Endovascular repair with stent-graft is a treatment option for patient with common iliac artery aneurysm (CIAA). However, the preservation of the internal iliac artery (IIA) is a concern. The commercially available iliac branched device (IBD) requires a common iliac length of at least 5 cm, which is usually too long for Asian people. Here, we report our medium-term results of using tailor-made IBD for patients with short common iliac artery (CIA) with and without abdominal aortic aneurysm (AAA).

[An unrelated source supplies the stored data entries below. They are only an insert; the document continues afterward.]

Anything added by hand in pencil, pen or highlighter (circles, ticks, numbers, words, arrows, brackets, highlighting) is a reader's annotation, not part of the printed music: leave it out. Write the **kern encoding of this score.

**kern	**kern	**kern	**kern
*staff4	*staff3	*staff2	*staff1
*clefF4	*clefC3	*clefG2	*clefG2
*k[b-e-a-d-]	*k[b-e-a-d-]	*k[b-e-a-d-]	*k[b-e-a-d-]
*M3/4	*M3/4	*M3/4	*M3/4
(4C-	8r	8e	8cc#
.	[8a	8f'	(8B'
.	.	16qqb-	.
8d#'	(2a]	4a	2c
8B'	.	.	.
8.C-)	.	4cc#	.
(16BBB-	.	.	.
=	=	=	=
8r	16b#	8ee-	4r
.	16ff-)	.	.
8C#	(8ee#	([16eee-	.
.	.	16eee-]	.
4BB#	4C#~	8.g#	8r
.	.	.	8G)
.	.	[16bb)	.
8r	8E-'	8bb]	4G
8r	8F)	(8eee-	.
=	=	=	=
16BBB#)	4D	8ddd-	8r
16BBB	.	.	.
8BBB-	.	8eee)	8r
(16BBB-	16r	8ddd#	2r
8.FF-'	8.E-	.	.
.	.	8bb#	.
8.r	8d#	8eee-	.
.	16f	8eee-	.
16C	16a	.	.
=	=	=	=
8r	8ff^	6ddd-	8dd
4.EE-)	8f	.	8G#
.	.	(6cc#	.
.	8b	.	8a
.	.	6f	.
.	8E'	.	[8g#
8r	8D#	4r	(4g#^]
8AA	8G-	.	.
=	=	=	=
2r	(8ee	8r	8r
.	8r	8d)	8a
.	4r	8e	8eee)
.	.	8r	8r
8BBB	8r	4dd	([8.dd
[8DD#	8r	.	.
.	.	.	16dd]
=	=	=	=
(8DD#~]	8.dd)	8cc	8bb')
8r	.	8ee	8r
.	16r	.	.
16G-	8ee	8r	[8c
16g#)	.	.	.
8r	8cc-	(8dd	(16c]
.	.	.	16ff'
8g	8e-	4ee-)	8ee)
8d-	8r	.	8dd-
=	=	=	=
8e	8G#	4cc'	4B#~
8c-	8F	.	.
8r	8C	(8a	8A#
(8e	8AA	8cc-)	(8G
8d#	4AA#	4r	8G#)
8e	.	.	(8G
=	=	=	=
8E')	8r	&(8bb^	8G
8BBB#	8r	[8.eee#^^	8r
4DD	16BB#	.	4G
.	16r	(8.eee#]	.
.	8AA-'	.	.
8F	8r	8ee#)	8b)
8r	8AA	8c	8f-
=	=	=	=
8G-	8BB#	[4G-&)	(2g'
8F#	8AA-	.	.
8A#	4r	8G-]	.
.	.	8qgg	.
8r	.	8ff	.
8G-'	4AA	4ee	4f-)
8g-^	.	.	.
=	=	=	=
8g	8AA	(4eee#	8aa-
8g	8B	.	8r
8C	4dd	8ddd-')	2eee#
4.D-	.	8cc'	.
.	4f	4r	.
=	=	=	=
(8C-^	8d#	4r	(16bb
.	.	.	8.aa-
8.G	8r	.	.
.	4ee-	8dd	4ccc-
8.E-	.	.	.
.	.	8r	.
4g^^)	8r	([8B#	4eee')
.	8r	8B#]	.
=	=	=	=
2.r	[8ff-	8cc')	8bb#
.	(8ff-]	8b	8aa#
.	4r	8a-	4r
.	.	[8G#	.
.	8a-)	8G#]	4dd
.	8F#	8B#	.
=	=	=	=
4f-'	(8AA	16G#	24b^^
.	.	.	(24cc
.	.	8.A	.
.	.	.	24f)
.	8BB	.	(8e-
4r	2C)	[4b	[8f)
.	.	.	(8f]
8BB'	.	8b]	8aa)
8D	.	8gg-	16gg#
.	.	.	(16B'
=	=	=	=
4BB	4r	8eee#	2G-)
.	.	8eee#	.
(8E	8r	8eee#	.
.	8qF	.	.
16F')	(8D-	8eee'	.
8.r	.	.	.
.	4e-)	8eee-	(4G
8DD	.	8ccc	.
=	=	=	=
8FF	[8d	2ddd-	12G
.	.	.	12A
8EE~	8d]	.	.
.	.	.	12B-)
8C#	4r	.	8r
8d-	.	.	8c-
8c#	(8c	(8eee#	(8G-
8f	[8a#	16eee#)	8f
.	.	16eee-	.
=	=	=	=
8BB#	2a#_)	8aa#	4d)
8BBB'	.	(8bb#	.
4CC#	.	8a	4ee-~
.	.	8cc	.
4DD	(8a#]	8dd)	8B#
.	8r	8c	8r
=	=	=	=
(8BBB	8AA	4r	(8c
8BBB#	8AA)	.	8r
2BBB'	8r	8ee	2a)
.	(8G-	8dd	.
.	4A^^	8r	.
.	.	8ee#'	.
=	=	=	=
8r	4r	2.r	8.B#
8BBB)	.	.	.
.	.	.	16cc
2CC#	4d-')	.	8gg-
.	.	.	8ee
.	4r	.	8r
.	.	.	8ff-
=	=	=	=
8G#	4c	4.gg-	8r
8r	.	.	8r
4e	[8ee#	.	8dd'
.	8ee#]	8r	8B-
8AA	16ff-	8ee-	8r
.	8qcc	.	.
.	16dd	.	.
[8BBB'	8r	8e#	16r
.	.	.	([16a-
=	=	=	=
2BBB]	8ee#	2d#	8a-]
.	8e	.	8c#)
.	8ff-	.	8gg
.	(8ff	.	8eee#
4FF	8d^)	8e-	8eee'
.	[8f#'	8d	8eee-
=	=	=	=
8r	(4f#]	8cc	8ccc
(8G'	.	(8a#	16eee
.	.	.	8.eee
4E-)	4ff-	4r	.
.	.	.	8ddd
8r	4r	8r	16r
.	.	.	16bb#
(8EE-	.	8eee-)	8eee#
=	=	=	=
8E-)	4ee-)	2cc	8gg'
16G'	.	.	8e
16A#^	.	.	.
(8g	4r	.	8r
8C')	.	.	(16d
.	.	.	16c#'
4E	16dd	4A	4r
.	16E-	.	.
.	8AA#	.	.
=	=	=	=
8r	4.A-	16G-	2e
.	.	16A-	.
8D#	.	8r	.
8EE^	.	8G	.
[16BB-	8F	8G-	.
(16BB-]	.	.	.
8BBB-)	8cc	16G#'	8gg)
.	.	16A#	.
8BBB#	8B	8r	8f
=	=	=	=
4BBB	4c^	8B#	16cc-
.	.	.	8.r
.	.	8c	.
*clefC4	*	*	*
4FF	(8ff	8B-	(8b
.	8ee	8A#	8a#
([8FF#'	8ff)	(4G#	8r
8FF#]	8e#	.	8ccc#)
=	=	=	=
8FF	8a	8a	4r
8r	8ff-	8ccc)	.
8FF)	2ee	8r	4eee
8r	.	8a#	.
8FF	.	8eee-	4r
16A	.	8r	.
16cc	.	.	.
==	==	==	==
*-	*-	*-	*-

A selected iliac limb of the AAA stent-graft was unloaded from the delivery system. A 6-mm fenestration hole was made at the length of the CIA from the proximal end. The edge of the hole was reinforced with the soft and radiopaque tip of a 0.014´´ wire. Then, the iliac limb was reloaded into the introduced sheath as the tailor-made IBD. It was inserted from the selected side of the femoral artery and deployed. The ipsilateral IIA was cannulated through the fenestration hole. Then, a balloon-expandable or self-expandable covered stent with an appropriate size was deployed as the bridging stent-graft.
Between March 2013 and March 2017, a total of 10 patients received the tailor-made IBDs. One patient died of systemic thromboembolism 2 days after the operation. The bridging stent-grafts remained patent in all patients, except one occluded at 1 year after operation.
A tailor-made IBD is an easy-to-apply, alternative option for preserving the IIA perfusion in short CIAA patients with and without AAA.
带支架移植物的血管内修复是治疗髂总动脉瘤(CIAA)患者的一种治疗选择。然而,内髂动脉(IIA)的保留是一个关注点。市售的髂支分叉装置(IBD)需要至少 5cm 的髂总长度,这对亚洲人来说通常太长。在这里,我们报告了使用定制 IBD 治疗短髂总动脉(CIA)伴或不伴腹主动脉瘤(AAA)患者的中期结果。
从输送系统上卸下 AAA 支架移植物的选定髂支。在 CIA 从近端的长度处制作一个 6mm 的开窗孔。用 0.014´´ 线的柔软且不透射线的尖端加固孔的边缘。然后,将髂支重新装入引入的鞘管中作为定制的 IBD。它从选定的股动脉侧插入并展开。同侧 IIA 通过开窗孔进行插管。然后,部署一个合适尺寸的球囊扩张或自扩张覆膜支架作为桥接支架移植物。
2013 年 3 月至 2017 年 3 月,共有 10 例患者接受了定制的 IBD。1 例患者术后 2 天死于全身血栓栓塞。除 1 例患者在术后 1 年闭塞外,所有患者的桥接支架移植物均保持通畅。
定制的 IBD 是一种易于应用的替代方案,可用于保留伴或不伴 AAA 的短 CIA 患者的 IIA 灌注。